Sunday, April 15, 2018

A Long Neglected Easter Celebration

Easter has been a neglected holiday in my family in recent years.  The problem is nobody is around to celebrate anymore.  My uncle and his wife moved to Florida.  My brother's in-laws moved to Florida and he and his family use spring break to visit them.  That doesn't leave too many people left to enjoy the kinds of dinners and I used to prepare or participate in.  For a brief time we used Easter as an excuse for a fancy brunch, but eventually just ended up going out to the diner for dinner.

I decided this year I needed to shake things up.  There are still 7 family members left in New York. Maybe they would like to get together.  Kevin and I have been so busy with our theater activities that we don't have much time for family.  On top of that, my stepmother lost her mother (a wonderful woman whom we all miss terribly) back in February.  Kevin and I also have had no time to celebrate my stepmother's birthday in March.  The family was in need of a gathering and a celebration.

I didn't create any original recipes, but this post will give credit to the recipes and services I did use.

Since nearly half the family in attendance are Jewish, I jokingly called this "Eastover".  Years ago Kevin and I considered doing a Sedar for our Jewish friends and family.  The idea was too impractical though.  There is no way I could do a truly kosher meal.  I have no dishes that haven't had meat and dairy touch them.  That would be easy to get around with paper.  However, my cooking pots have all been vessels for meats (including pork) and dairy.

I understand devout Jews don't like this sort of holiday combination.  The Nicene Council of 325CE decreed that Jews were guilty of the sin of killing Christ and therefore the Passover meal should have no connections to Easter.  Of course more enlightened Christians believe the synoptic Gospels indicate the Last Supper was a Sedar and Passover should be part of Easter as an acknowledgment of Jesus's Jewish faith, so from that point of view, it seems fairly harmless to combine them.

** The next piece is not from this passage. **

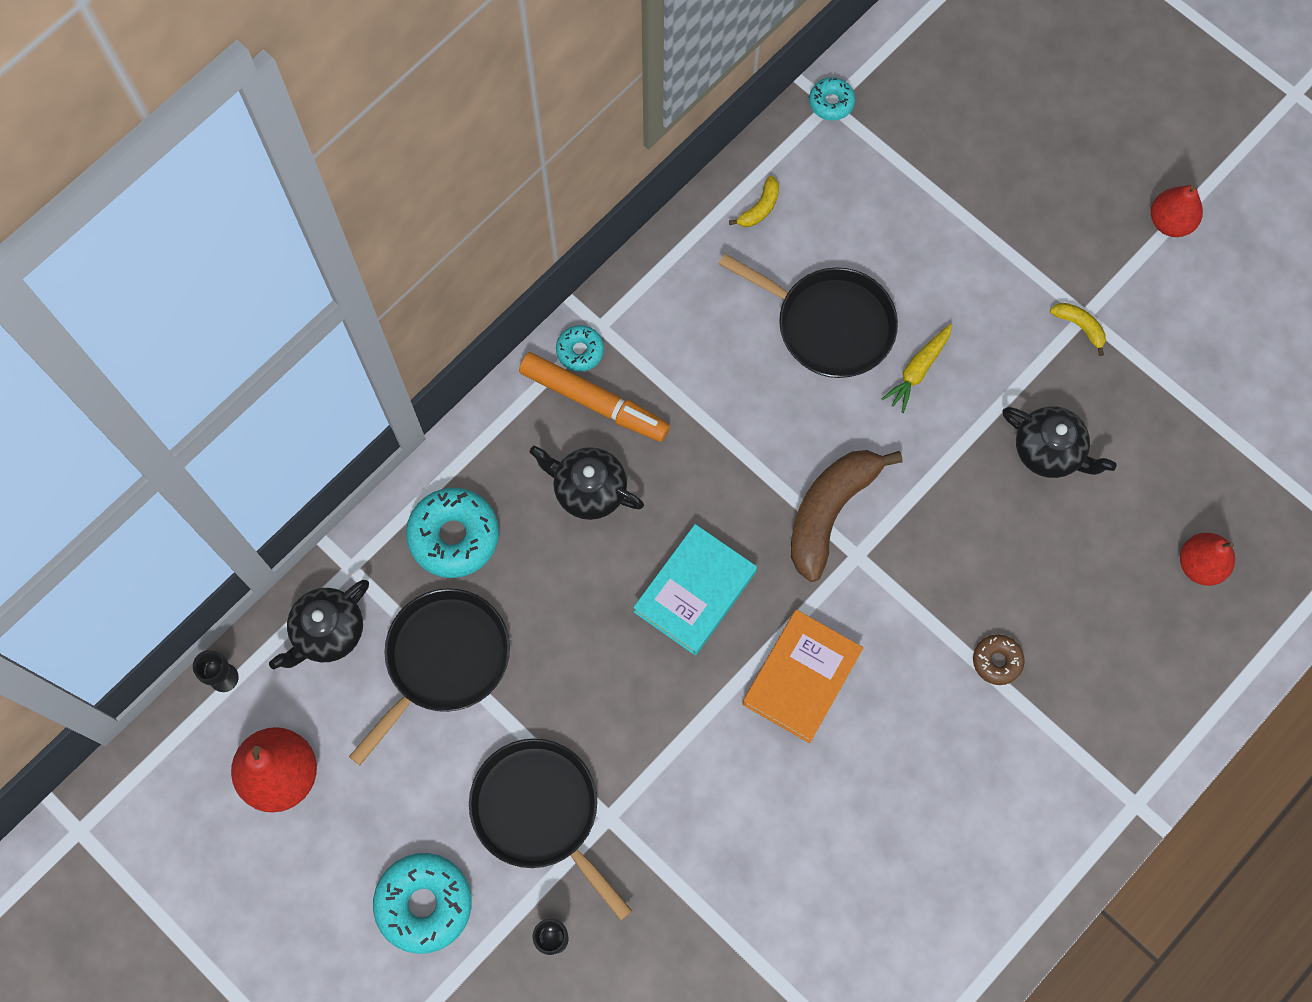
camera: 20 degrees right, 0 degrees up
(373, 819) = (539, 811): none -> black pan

No one is my family is that devout.  My combination holiday is all a matter of convenience.  Being with family and sharing a meal is more important that the religious symbolism behind it.

With so few people, most of whom don't have big appetite, I kept the meal small and simple.  I didn't even make the Easter Pie.

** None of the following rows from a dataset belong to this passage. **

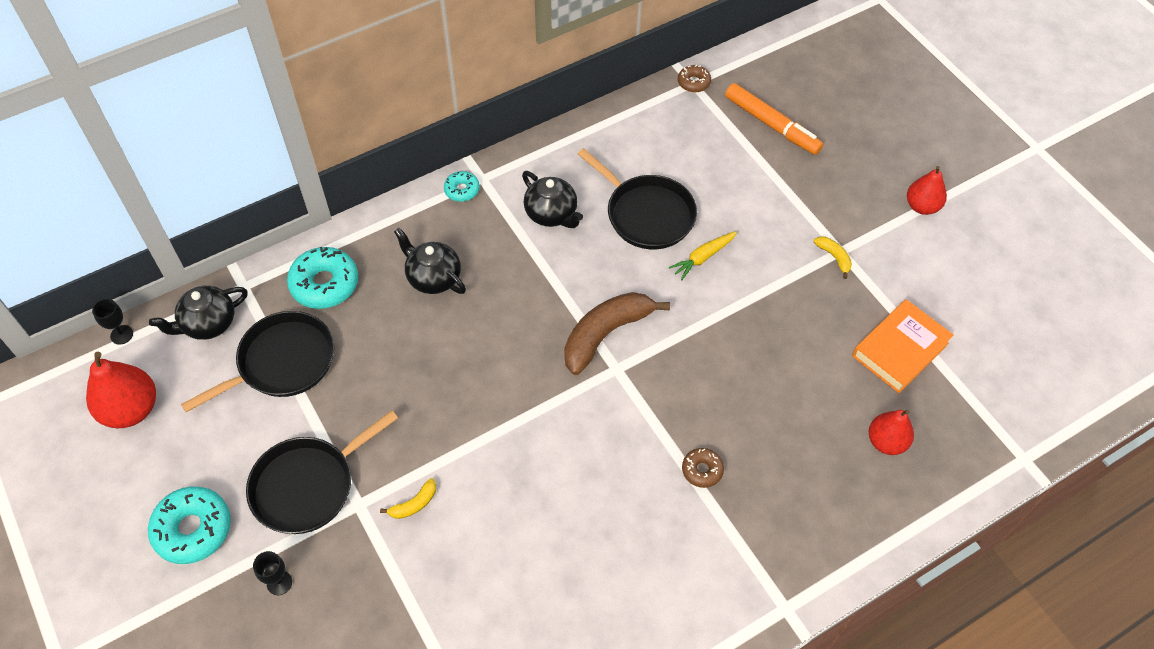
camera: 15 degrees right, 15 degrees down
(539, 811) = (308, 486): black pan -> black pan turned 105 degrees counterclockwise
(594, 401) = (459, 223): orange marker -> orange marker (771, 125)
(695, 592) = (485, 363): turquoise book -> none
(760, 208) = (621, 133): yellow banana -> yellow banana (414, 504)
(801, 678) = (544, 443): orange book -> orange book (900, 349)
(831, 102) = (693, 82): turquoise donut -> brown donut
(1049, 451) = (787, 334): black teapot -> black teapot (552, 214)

I started with matzah ball soup.  I simmered some homemade stock on Friday night and then used my previous matzah ball recipe.  I made one change with this that isn't part of my standard soup.  I used leeks instead of celery and onions.  Leeks are a nod to the spring season and they gave the soup a subtle new flavor profile.

Dinner was traditional.  I bought a delicious ham from Heritage Foods.  You may remember I bought a ham from them for Christmas two years ago.  They kept me on my toes that year with the late delivery.  Despite the somewhat unreliable delivery and the high price tag, the ham is the best I ever ate.  It's worth the cost and the headache now and then.

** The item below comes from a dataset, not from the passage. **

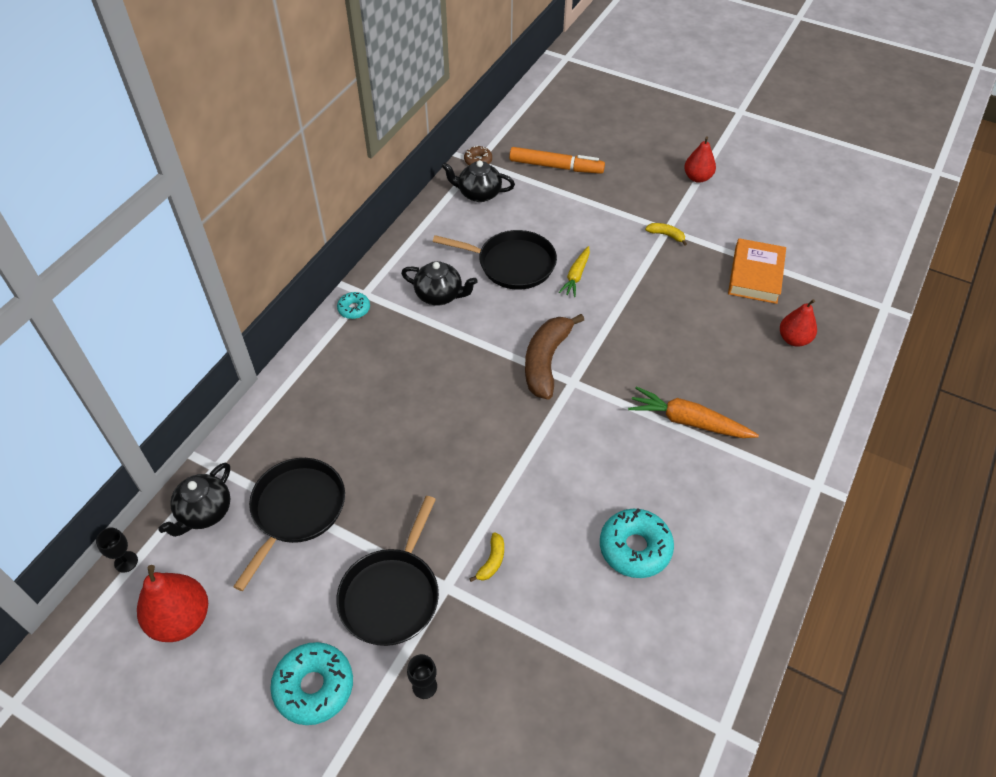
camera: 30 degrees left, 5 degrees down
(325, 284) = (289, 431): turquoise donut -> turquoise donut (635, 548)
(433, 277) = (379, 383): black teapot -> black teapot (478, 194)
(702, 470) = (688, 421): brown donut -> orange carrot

Side dishes were roasted asparagus dressed with a bit of balsamic vinegar and cheese grits.  If you are a long time follower of TERP, you know the grits are a time-honored holiday tradition in my family even though I'm not sure why.  To save myself some trouble, I had Mom make the grits.  (I believe she uses this classic recipe you can find on the side of the can.)  She also brought Easter bread from one of the local bakeries.  For a moment that almost felt a bit like Passover since Easter bread is a lot of challah. Then I realized challah would be forbidden on Passover.

Dessert was a homemade vanilla cake with raspberry white chocolate buttercream frosting.  Since time was at a premium this weekend, I stuck with simple recipes and didn't try to invent any wacky new desserts.  Normally I like my frostings to not be straight butter (I generally use Swiss or Italian buttercreams fortified with egg whites) but I appreciate the simplicity of plain, American, buttercream when I'm in a rush.


 One of the guests bought a fruit tart.  I purchased some macarons from the farmers' market as well.  I served the former ringed by the latter.

Cocktails were proseco with pomegranate juice - one of my favorites.
It wasn't fancy, but it was a fun family holiday and I think I may do it again next year.